Если кто и неистощим на выдумки и неожиданные сюрпризы, так это не жизнь, а смерть, черт бы ее побрал! От Высшего Разума я требую посему моральную компенсацию и новую жизнь в чужом теле!
Интересно, а может ли умереть сама смерть?
Мне с большим трудом удалось отогнать эти паршивые мысли. Если смерть неизбежна, то постараемся смириться, потому что иного не дано. Только вот никак не хочу и не могу я смириться с тем, что умру здесь и сейчас! Почему мне не дозволено дожить до ста лет или хотя бы до пятидесяти? Ну, или до сорока. Или до тридцати пяти. Это ведь так нечестно и подло, смерть! Или, может, в таком случае в новой жизни мне в качестве компенсации гарантировано семейное счастье, большая зарплата и грудь размера F? Но кто сказал, что я снова стану женщиной? Брр, неужели превращусь в мужчину? Или вообще в саранчу или садового слизняка, который, кажется, является гермафродитом…
До меня донеслось слабое поскрипывание. С огромным трудом я приподняла голову и отметила, что нахожусь в небольшой комнате. Странно, но мне казалось, будто пол покачивается. Наверняка последствия удара по голове рукояткой пистолета!
– Катюша? – донесся до меня знакомый голос, и я едва не потеряла сознание, на сей раз от счастья. Марк, мой милый Марк Черносвитов! Он жив, он рядом, он пришел спасти меня!
– Ты здесь? – осведомился иллюзионист откуда-то сбоку, и я принялась во все легкие мычать.
Боже, если ты существуешь, а не являешься выдумкой священников, спаси меня и сохрани! А призвать к себе можешь и потом, мы ведь все, рано или поздно, когда-нибудь встретимся лицом к лицу! Но есть ли у души лицо? Гм, занятный теософский вопрос…
Заскрипела дверь, в глаза мне ударил свет. Я услышала осторожные шаги, а затем голос Марка:
– Что они с тобой сделали, Катюша? Сейчас я тебя освобожу!
И он принялся стаскивать с меня путы. О, какое сладостное чувство! Я хотела поблагодарить Марка, но мне мешал скотч на губах. Он медленно снял его, я выплюнула грязную тряпку, которой мне заткнули рот, и простонала:
– О, Марк! Как я рада!
И обвила его шею руками. Иллюзионист торопливо заметил:
– Катюша, только не в данный момент. Мы находимся на яхте или катере и плывем по Волге.

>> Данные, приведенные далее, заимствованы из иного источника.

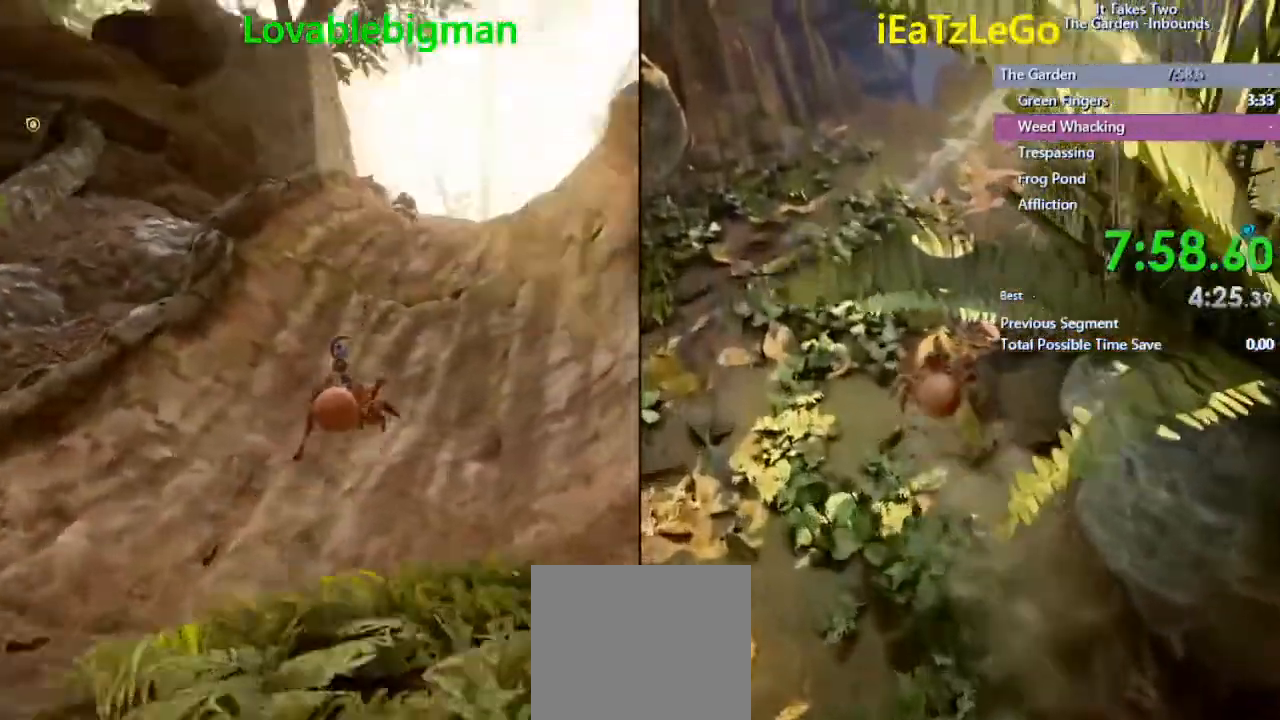
{"buttons": [], "left_stick": "up", "right_stick": "center", "events": []}
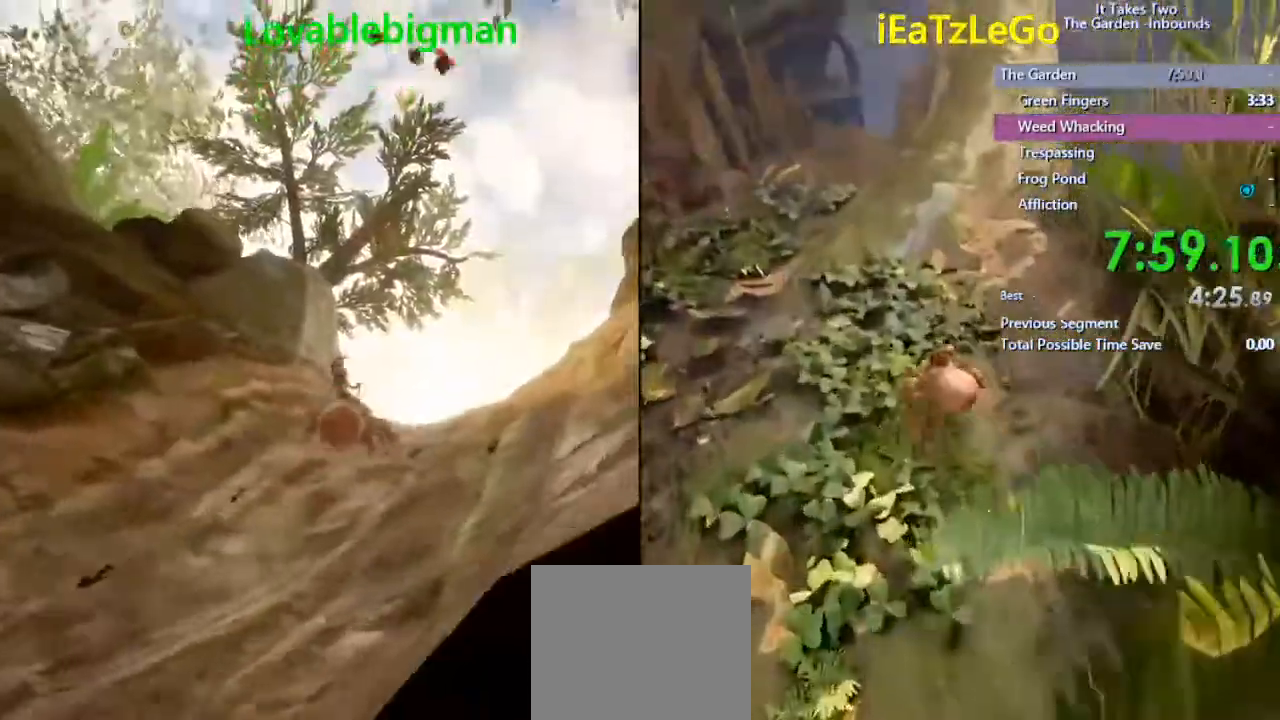
{"buttons": [], "left_stick": "up", "right_stick": "down", "events": [[200, "right_stick", "down"]]}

Романтическое путешествие на воде? Ах, как прелестно! Прямо-таки как в «Титанике». Но там, кажется, большая часть пассажиров погибла, ведь так? И почему смерть всюду сует свой нос? Гм, а есть ли у нее нос?
Я попыталась встать, но не смогла – ноги затекли. Я вскрикнула, а Марк принялся растирать мне лодыжки. По моему телу побежали мурашки.

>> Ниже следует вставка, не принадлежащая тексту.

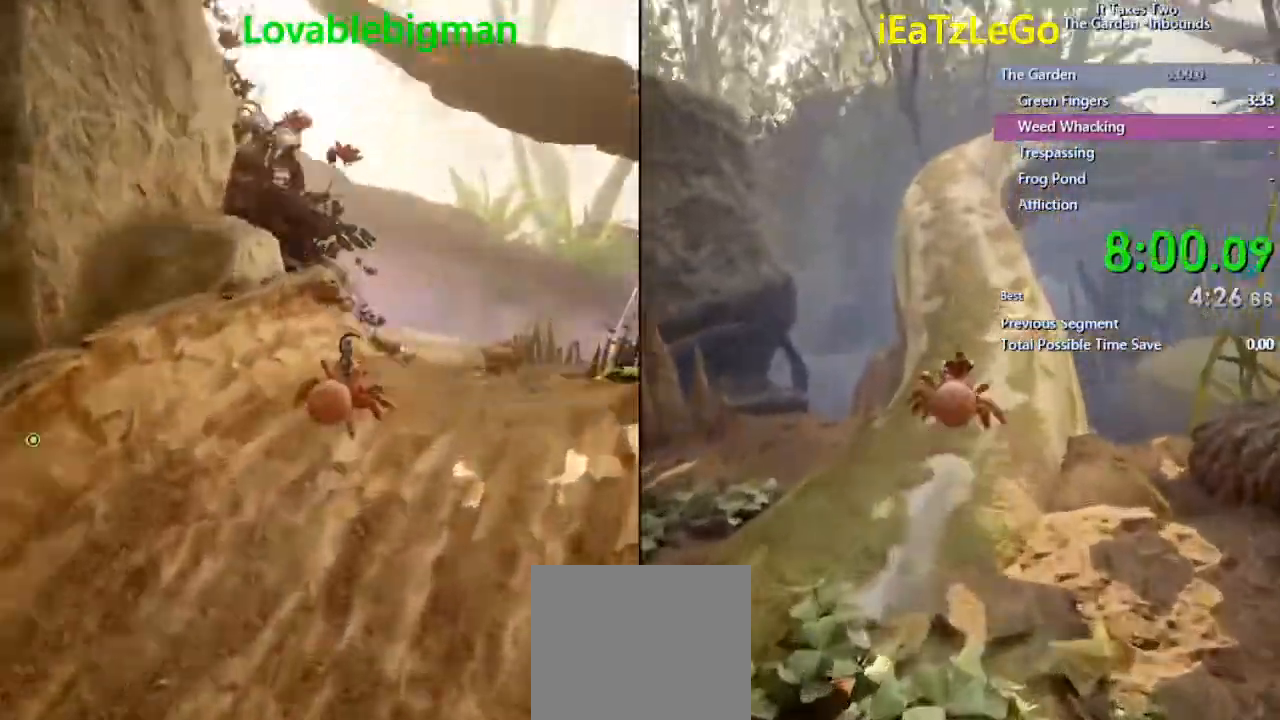
{"buttons": [], "left_stick": "up", "right_stick": "center", "events": [[300, "right_stick", "center"]]}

– Они тоже связали меня, забыв, однако, что я могу освободиться практически от любых пут, – заметил Марк со смешком. – Ведь я – мэтр иллюзий! На катере находится не меньше шести человек. Я слышал, как они обсуждали, что с нами делать. И пришли к выводу, что лучше всего сбросить трупы в воду.
– Трупы в воду... – поежилась я, а Марк добавил:
– Ну, или сбросить нас в воду живыми, но со связанными руками и ногами и с грузом. Тогда мы сами станем трупами в течение чрезвычайно короткого времени...
В коридоре раздались голоса, я прижалась к Марку, ощутив его горячее прерывистое дыхание, и потерлась лицом об его небритую щеку. Вот она, жизнь! И пока мы живы, зачем думать о смерти? Да, она неизбежна, но глупо мучить себя мыслями о ней. Ведь когда мы есть, ее нет, а когда она есть, нет нас. Кажется, так чрезвычайно умно говорил кто-то их древних.
Голоса стихли, и я спросила:
– И что нам делать? Вряд ли мы сможем справиться со всеми бандитами...
– Вряд ли, – кивнул Марк. – Но мы этого делать не будем. Я прошелся по катеру и обнаружил моторную лодку. Если спустить ее на воду...
Гениальная мысль! Мы покинули комнатку, оказавшуюся крошечной каютой, и очутились в коридоре. Куда идти – направо или налево? Марк уверенно свернул направо. Вскоре мы оказались около металлической лестницы и поднялись по ней на свежий воздух.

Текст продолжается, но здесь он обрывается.